| Source passage |
▬▬▬▬▬▬▬▬▬▬

Matt Damon is right
When the great actor Matt Damon recently said that President Obama “broke up with me,” he hit the jackpot of telling political truth in the eyes of many progressive Democrats and independents.
Obama “broke up with” many of us sometime after he named Timothy Geithner to be Treasury secretary, and before he privately gave up the public option, which he never really supported. Before these events, the president had won the 2008 campaign with a slogan bannered over his head and across his podium that promised “change you can believe in” and assumed office with almost 70 percent public approval, along with nearly 60 Democratic senators and an almost 80-vote Democratic majority in the House.
We now learn that Jim Messina, the president’s campaign manager and the current chairman of Organizing for Action, has signed up to make the big bucks pushing hard for the reelection of a British prime minister, David Cameron, who imposes cruel austerity, attacks labor unions, destroys huge numbers of jobs and promotes economic policies that make the last two Republican nominees for president look moderate to liberal by comparison.
{mosads}Meanwhile the president’s favorite choice to be the next chairman of the Federal Reserve is a gentleman whose actions as Treasury secretary under a previous Democratic president did more to cause the financial crash and further the social inequity in America than any Democratic Cabinet member in my lifetime — and yours.

▬▬▬▬▬▬▬▬▬▬

| Listing |

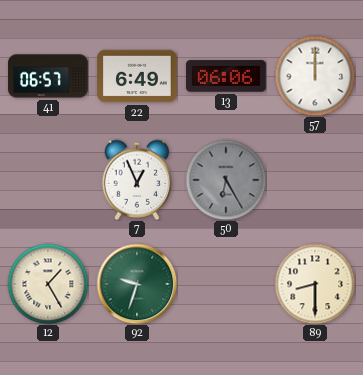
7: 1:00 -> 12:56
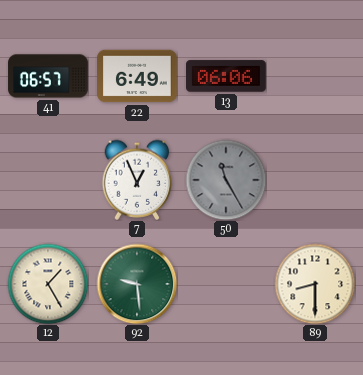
57: 12:00 -> none
50: 6:25 -> 11:25
92: 9:33 -> 9:29
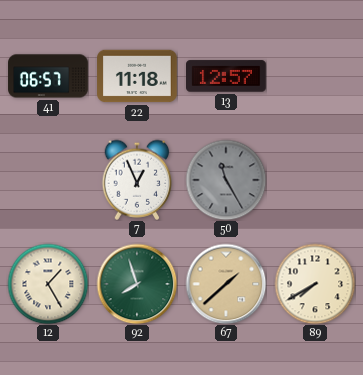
22: 6:49 -> 11:18
13: 06:06 -> 12:57
92: 9:29 -> 7:57
67: none -> 1:38
89: 8:30 -> 7:40
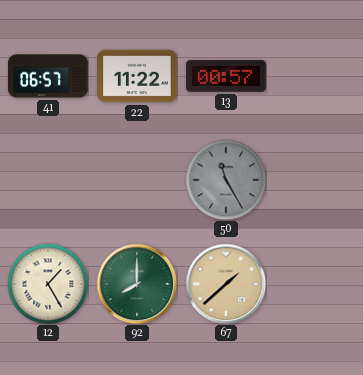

▬▬▬▬▬▬▬▬▬▬

| Written request A |
Retype the op-ed on Matt Damon's remark about Obama word for word, between "Matt Damon is" and "in the House.", inclusive.
| Written request B |
Extend the op-ed on Matt Damon's remark about President Obama, picking up right after its final sentence.

| Right answer A |
Matt Damon is right
When the great actor Matt Damon recently said that President Obama “broke up with me,” he hit the jackpot of telling political truth in the eyes of many progressive Democrats and independents.
Obama “broke up with” many of us sometime after he named Timothy Geithner to be Treasury secretary, and before he privately gave up the public option, which he never really supported. Before these events, the president had won the 2008 campaign with a slogan bannered over his head and across his podium that promised “change you can believe in” and assumed office with almost 70 percent public approval, along with nearly 60 Democratic senators and an almost 80-vote Democratic majority in the House.

| Right answer B |
I predict Larry Summers will not be nominated for the Fed job by the president mostly because his financial disclosure forms would not reveal, to put this diplomatically, a man who believes in “change we can believe in” from the financial wrongs that elected Obama in the first place.
I found Damon’s formulation — that “the president broke up with me” — brilliant. Damon and I and other progressives did not break up with the president. He broke up with us. It was the president’s staff, at the apex of his clout with large Democratic majorities in the House and Senate, who insulted liberals with nonsensical pittypatter, calling them (us) “the left of the left” and “the professional left.”
Imagine the staff of FDR or JFK talking like that about those who had worked their hearts out to elect them!
If liberals championing what the president himself ardently championed in 2008 are “the professional left,” what does that make Messina and the many other former Obama officials who “cashed in” doing things Republicans — and British conservatives — normally do?
Personally I think the whole thing is a damn shame. Obama could have been, and should been, and promised to be, a great Democratic progressive president carrying the torch of a great legacy of transforming Democratic presidents.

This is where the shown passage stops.